Director of the Holburne, Dr Chris Stephens, said: “I could not be more thrilled or grateful that the Schroder family have chosen the Holburne as the home for their extraordinary collection of Renaissance fine and decorative art. This is one of the greatest acts of philanthropy in the Holburne’s history and the addition of so many works of such high quality in a dramatically designed gallery will greatly enhance the Holburne’s offer to its audiences and its standing more widely.”

Building work on the new gallery began in summer 2024 under the direction of Eric Parry RA, the architect responsible for the Holburne’s renowned modern extension which opened in 2011. The building work involved converting archive and picture stores on the lower ground floor into a new gallery underneath the 2011 extension. As well as creating a new gallery space with full environmental controls, the redevelopment creates a more generous circulation space in the lower ground floor of the museum, with a new display area for additional works from the Holburne Collection.
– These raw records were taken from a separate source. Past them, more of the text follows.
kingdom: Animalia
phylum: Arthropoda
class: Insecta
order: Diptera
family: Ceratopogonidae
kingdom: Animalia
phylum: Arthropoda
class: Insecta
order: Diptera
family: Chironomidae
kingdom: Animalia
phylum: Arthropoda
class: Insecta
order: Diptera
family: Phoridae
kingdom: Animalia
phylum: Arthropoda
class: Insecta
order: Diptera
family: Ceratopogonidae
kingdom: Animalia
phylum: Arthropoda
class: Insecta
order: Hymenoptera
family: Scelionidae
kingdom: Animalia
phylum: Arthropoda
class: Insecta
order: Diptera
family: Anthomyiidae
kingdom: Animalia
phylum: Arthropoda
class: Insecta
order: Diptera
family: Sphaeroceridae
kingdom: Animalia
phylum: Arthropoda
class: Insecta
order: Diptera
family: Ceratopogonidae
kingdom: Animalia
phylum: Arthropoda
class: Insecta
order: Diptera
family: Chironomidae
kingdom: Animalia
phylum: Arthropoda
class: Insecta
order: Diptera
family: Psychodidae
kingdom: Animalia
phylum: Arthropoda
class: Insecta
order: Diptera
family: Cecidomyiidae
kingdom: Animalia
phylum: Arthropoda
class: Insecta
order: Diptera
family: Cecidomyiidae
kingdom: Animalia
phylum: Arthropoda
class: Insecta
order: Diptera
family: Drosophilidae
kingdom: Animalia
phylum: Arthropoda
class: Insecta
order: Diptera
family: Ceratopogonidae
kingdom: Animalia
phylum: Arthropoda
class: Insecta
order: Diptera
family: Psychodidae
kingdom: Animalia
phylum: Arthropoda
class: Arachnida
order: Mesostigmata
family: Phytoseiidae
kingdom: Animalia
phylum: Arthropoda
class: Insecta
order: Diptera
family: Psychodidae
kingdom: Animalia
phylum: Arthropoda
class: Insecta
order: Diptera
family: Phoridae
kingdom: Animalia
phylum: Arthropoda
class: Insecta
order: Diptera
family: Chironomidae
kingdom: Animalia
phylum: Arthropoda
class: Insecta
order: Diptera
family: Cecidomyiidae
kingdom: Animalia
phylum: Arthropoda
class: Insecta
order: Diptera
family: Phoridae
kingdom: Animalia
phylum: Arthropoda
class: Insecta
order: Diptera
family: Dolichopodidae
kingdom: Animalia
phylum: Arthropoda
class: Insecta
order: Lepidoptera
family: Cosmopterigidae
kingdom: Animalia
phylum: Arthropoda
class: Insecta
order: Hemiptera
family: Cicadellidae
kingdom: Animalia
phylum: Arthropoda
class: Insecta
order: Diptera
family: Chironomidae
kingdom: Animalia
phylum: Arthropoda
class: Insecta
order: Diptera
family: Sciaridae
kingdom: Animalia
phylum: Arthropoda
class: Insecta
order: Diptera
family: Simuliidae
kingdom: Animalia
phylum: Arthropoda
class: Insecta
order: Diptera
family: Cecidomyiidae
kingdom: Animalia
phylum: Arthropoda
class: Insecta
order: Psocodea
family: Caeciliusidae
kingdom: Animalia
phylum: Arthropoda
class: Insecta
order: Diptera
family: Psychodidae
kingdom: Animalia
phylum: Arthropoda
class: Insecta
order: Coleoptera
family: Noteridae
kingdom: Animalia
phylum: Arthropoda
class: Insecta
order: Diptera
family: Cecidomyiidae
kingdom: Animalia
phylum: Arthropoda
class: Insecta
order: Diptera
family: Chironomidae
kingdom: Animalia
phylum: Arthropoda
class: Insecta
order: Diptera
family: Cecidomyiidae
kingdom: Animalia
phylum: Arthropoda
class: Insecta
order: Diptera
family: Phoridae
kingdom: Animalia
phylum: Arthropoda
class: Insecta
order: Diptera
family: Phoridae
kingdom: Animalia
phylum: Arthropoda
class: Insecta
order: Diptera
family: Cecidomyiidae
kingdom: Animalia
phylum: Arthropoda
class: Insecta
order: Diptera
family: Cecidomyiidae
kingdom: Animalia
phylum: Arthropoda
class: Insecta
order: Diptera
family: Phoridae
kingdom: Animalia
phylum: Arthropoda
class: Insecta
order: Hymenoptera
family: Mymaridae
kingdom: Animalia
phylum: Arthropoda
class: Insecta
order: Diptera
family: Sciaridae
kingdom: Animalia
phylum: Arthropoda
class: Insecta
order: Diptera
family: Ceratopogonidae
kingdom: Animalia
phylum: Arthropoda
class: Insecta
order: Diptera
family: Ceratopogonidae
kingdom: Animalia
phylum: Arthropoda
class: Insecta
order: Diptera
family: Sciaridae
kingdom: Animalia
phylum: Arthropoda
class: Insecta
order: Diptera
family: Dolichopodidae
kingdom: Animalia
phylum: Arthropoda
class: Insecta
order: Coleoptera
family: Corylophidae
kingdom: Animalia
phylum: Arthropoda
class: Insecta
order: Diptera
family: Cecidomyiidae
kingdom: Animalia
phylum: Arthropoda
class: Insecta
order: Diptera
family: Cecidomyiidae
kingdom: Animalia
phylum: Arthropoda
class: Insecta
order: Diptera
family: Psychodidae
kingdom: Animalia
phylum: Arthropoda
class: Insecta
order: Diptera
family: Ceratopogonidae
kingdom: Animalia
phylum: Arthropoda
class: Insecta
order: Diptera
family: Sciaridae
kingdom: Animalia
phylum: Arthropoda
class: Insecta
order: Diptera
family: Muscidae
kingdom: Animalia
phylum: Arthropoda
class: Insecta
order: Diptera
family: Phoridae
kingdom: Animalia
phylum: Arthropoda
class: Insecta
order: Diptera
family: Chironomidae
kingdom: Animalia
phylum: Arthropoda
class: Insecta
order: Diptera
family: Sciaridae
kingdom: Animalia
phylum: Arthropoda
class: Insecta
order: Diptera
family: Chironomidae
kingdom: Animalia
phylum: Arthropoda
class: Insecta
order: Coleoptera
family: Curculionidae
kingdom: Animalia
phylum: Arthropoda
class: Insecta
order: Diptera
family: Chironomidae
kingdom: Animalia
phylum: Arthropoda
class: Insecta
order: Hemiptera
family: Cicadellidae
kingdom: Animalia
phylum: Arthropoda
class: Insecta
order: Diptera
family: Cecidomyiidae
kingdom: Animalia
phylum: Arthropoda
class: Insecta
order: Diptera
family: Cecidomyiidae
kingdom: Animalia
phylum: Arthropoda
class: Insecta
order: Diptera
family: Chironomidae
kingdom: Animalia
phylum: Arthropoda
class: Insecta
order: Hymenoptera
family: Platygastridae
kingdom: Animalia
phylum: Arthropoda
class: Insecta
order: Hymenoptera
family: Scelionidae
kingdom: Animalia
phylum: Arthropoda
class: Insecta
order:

At the same time, the Museum is also opening to the public a new gallery on the first floor. Though used most recently as an office, this brings back to public use a space designed as a gallery when the former Sydney Hotel was converted into the Holburne Museum in 1916. Located directly adjacent to the grand Ballroom overlooking Great Pulteney Street, the new first-floor gallery will house the Schroder family’s collection of 17th century painting, mostly Netherlandish but including a major work by Claude Lorraine, the grandfather of the pastoral landscape. Shown on a rotating basis, the Schroder Collection of 17th century paintings extends and enhances the Holburne’s own collection.